Gardiner is the right leader for racing
Aug 14, 2008 | 21 views | 0 0 comments | 2 2 recommendations | email to a friend | print
By: James Gill

Public confidence not being high in either Louisiana politics or horse racing, their convergence is bound to raise the gravest suspicions.

So it is now Gov. Bobby Jindal has announced his appointments to the Racing Commission, which is charged with keeping the game straight.

In truth the game in Louisiana, at least by comparison with its politics, has been pretty straight in recent years, thanks in large part to the efforts of the commission’s director Charlie Gardiner, whose peers voted him the best turf regulator in the country.

These are delicate times for the industry nationwide. Following the deaths of Barbaro and Eight Belles, Congress is on a tear, and the possibility looms of federal jurisdiction and a war on equine drugs, which are used much more liberally here than in any other country. Louisiana lags even by American standards, and a proposed reform of our drug rules will be high on the new commission’s agenda.

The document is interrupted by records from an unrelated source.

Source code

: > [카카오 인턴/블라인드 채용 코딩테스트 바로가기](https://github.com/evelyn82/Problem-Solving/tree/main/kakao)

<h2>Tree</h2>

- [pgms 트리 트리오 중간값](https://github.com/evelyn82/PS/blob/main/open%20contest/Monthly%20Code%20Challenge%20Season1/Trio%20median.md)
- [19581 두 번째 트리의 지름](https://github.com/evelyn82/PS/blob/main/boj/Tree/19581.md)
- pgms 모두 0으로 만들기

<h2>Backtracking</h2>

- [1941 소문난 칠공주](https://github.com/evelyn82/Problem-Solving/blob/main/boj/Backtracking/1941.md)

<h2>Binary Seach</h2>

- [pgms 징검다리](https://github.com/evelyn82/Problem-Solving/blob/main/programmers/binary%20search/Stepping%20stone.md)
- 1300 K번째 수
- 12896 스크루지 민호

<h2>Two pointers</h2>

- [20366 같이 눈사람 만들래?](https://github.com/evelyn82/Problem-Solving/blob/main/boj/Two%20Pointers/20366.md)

If ever there was a time when the horse business needed Gardiner, this is it.

But, with politics in the mix, not everyone wants what is best for Louisiana. There are scores to settle, regardless of the impact on an industry that is said to be worth $2 billion a year to Louisiana.

Gardiner, if his enemies get their way, will soon be fired. Those enemies are a small minority, but a powerful one. The most vociferous of them is state Sen. Nick Gautreaux, D-Abbeville, who numbers incoming Racing Commission Chairman Jerry Meaux among his constituents. Not only was Gautreaux’s approval required for Meaux’s appointment, but it is not final until confirmed by the Senate in its next session.

Meaux said Gautreaux had not conditioned his appointment on Gardiner’s dismissal, but a nod can be as good as a wink, and Gautreaux’s animosity is hardly a secret. He made no bones about it in a conversation with me a few months ago and likened the Racing Commission to the Gestapo. Gautreaux did not return a phone call for this column.

The commission cannot have endeared itself to Gautreaux in 2004 when he was ordered to forfeit a purse after his horse won a race at Louisiana Downs but was found to have illegal levels of anti-inflammatory drugs in its system. If he has any objections to the commission, save for its irritating enforcement of the rules of racing, he has yet to expound on them.

Gautreaux’s remarks came after a Senate committee, of which he is a member, had overturned a Racing Commission decision to adopt rules restricting drug use that already apply in every other major racing state. The commission had, in fact, endorsed those rules as an emergency measure, without meeting the statutory requirement to explain what the emergency was, so the committee had a handy pretext to throw them out.

Gautreaux and his colleagues thus handed a victory to Sean Alfortish, president of the Horsemen’s Benevolent and Protective Association, who, while not making any mention of Nazis, had argued the Racing Commission was being high-handed and over hasty.

Some of Alfortish’s members in Louisiana complained the enhanced testing and security required in the rules would make life inconvenient. The national HBPA, however, is a member of the national consortium that drew them up.

Alfortish said after the hearing he hoped Jindal, whose election campaign he had supported, would remove some of the peskier members of the commission. Alfortish had often crossed swords with lawyer Russ Herman, a Gardiner ally, and was delighted when he was among the commissioners Jindal declined to reappoint.

Jindal’s Racing Commission will now consider whether to adopt the drug rules, although not, presumably, as an emergency measure, so it will probably be next year before the requisite public hearings can be completed.

Louisiana can hardly afford to be out of step with the rest of the country and risk appearing a haven for doped-up horses. A cloud already hangs over the racing game here, with the feds investigating allegations that money has been misappropriated from the HBPA under Alfortish’s stewardship and that its board elections earlier this year were rigged.

Alfortish insists he will be exonerated. Still, Louisiana racing needs all the integrity it can get right now, which means the drug rules must be beefed up and Gardiner left where he is.

To declare a personal interest, I own a share in a thoroughbred that is expected to run at the Fair Grounds.